Wenn leitende Personen aus Familienunternehmen in die Diskussion um Nachhaltigkeitsregulierung einsteigen, wiederholen sich ihre Reaktionen in auffälliger Weise. Wir arbeiten schon immer nachhaltig! Nachhaltigkeit liegt doch in unserer DNA! Bei uns leben wir Verantwortung – auch ohne Regulierung! Dass es uns in der x-ten Generation gibt, ist Beweis genug! Diese und ähnliche Aussagen sind zwar oft richtig, bilden aber nur einen kleinen Teil der anstehenden regulatorischen Erwartungen ab. Das betrifft auch einen Großteil der Textilunternehmen und Textilhändler. Und in dieser Branche ist durch die Katastrophe von Rana Plaza durchaus das Bewusstsein entstanden, dass gerade in den eigenen Lieferketten noch vieles getan werden kann und muss.
Von Norbert Taubken
Inzwischen sind die Vorgaben der europaweiten Nachhaltigkeitsregulierung weitestgehend geklärt.

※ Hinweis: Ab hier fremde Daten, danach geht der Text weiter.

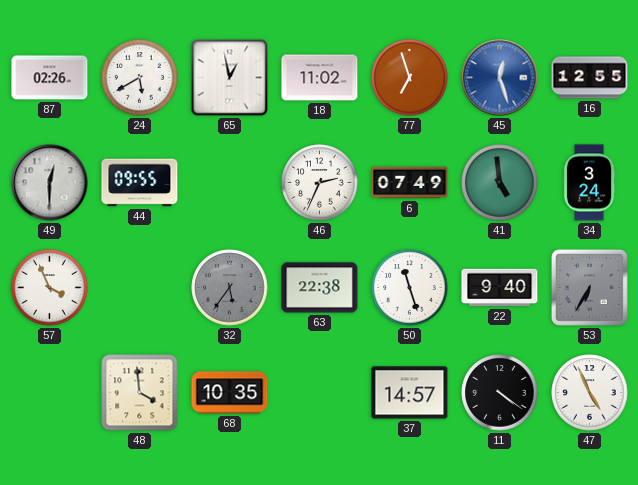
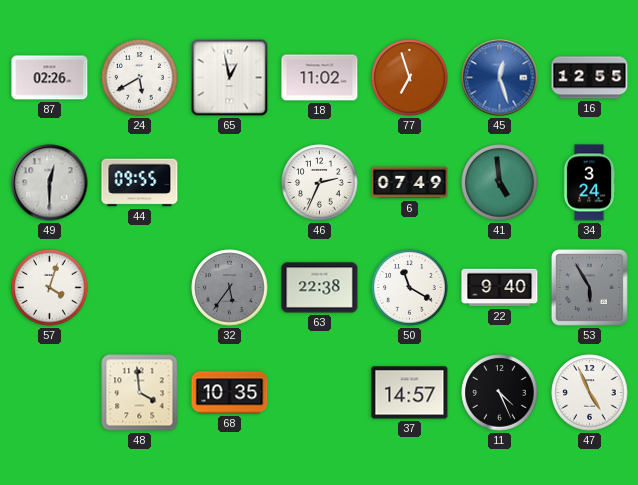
57: 3:56 -> 4:03
50: 11:27 -> 11:20
53: 6:35 -> 5:55
11: 4:21 -> 4:26
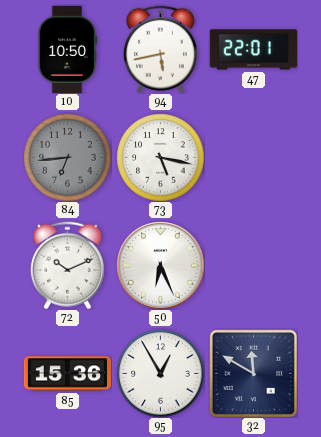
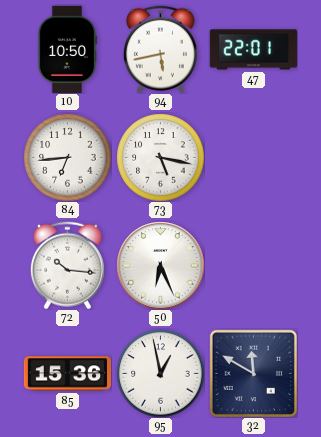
84 dial: grey -> white
72: 10:11 -> 10:16
95: 12:55 -> 12:58
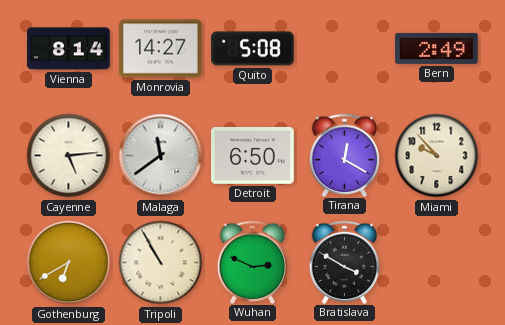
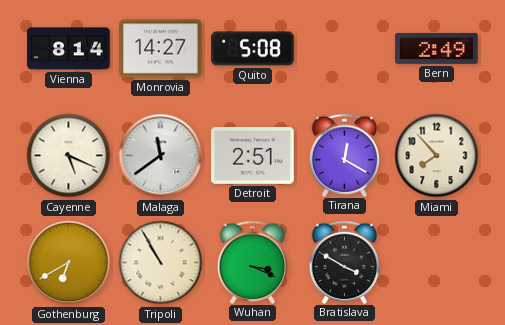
Cayenne: 5:14 -> 5:19
Detroit: 6:50 -> 2:51
Miami: 9:53 -> 7:53
Wuhan: 2:49 -> 3:19
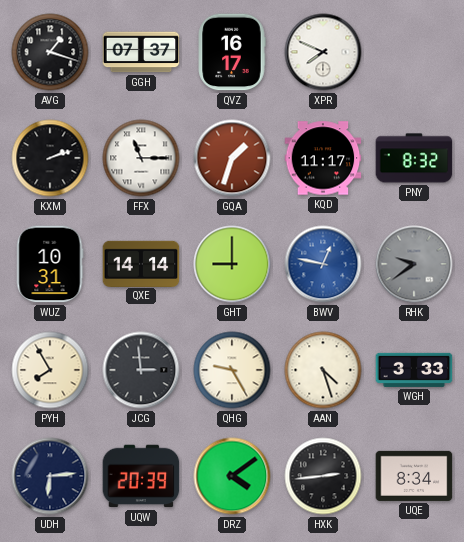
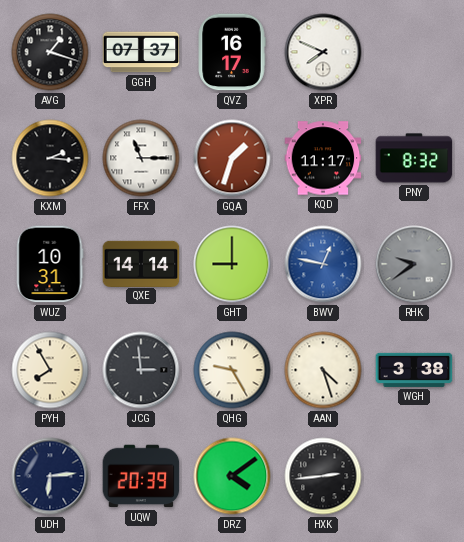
KXM: 2:12 -> 2:16
WGH: 3:33 -> 3:38
UQE: 8:34 -> none
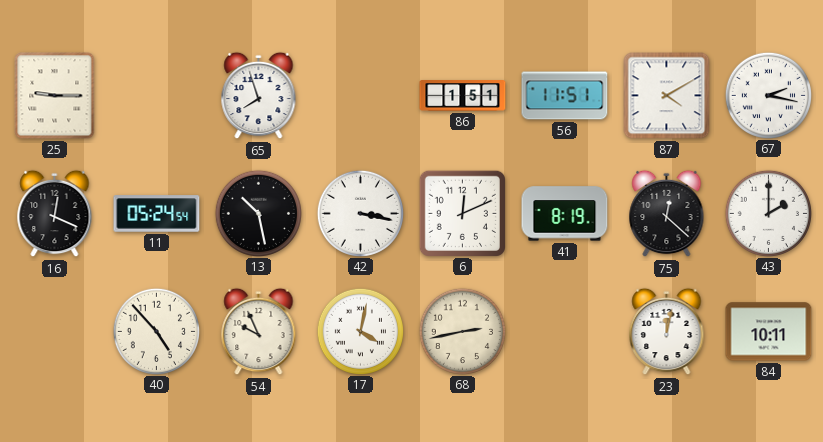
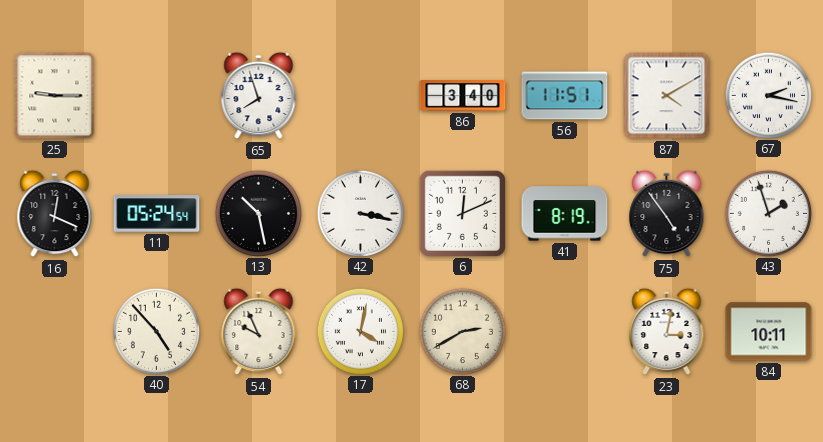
86: 1:51 -> 3:40
75: 12:22 -> 4:54
43: 2:00 -> 1:57
68: 2:43 -> 2:40
23: 12:02 -> 3:02
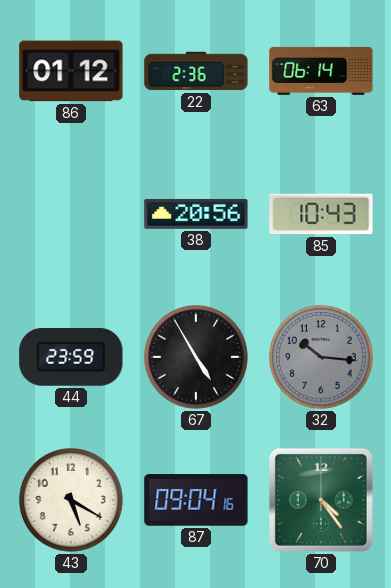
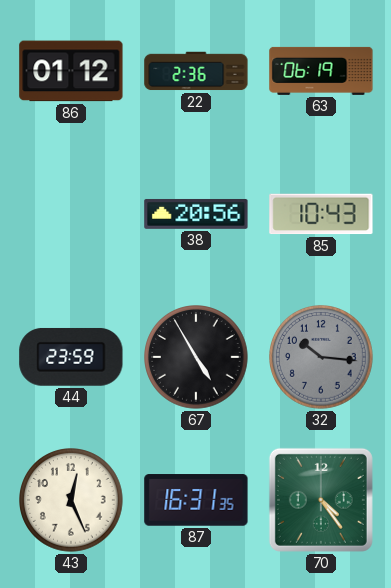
63: 06:14 -> 06:19
43: 5:20 -> 12:26
87: 09:04 -> 16:31
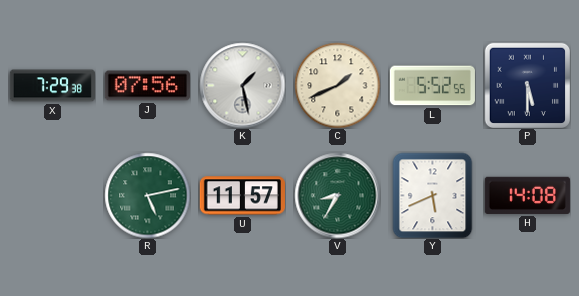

Nach dem Jahr 2025 wird diese fast 15.000 Mittelständler und Familienunternehmen allein in Deutschland betreffen. Und die meisten von ihnen haben sich noch nicht ausreichend auf den Weg gemacht, um den Anforderungen gerecht zu werden. Inzwischen ist Eile geboten.
Familienunternehmen. Was macht sie aus?
An welche Art von Unternehmen richtet sich dieser Beitrag: Familienunternehmen? Mittelstand? KMU? Ich möchte hier Unternehmen in den Blick nehmen, die durch Gründerinnen und Gründer oder Eigentümerfamilien mit einer aktiven Rolle in ihren Entscheidungsgremien geprägt werden. Unabhängig von ihrer Größe. Viele davon verstehen sich in Deutschland als „Mittelstand“, auch wenn sie längst mit mehreren Tausend Angestellten global ihre Geschäfte umsetzen. Diese familiengeprägten Unternehmen sind in allen Sektoren unserer Wirtschaft zu finden und eine besondere Wertekultur zeichnet sie oftmals aus. Bereits 2020 veröffentlichte das Wittener Institut für Familienunternehmen (Wifu) eine Studie zu Nachhaltigkeit in Familienunternehmen und bestätigte, dass es in vielen ein ausgeprägtes Engagement für die eigenen Mitarbeitenden und im Umweltbereich gibt.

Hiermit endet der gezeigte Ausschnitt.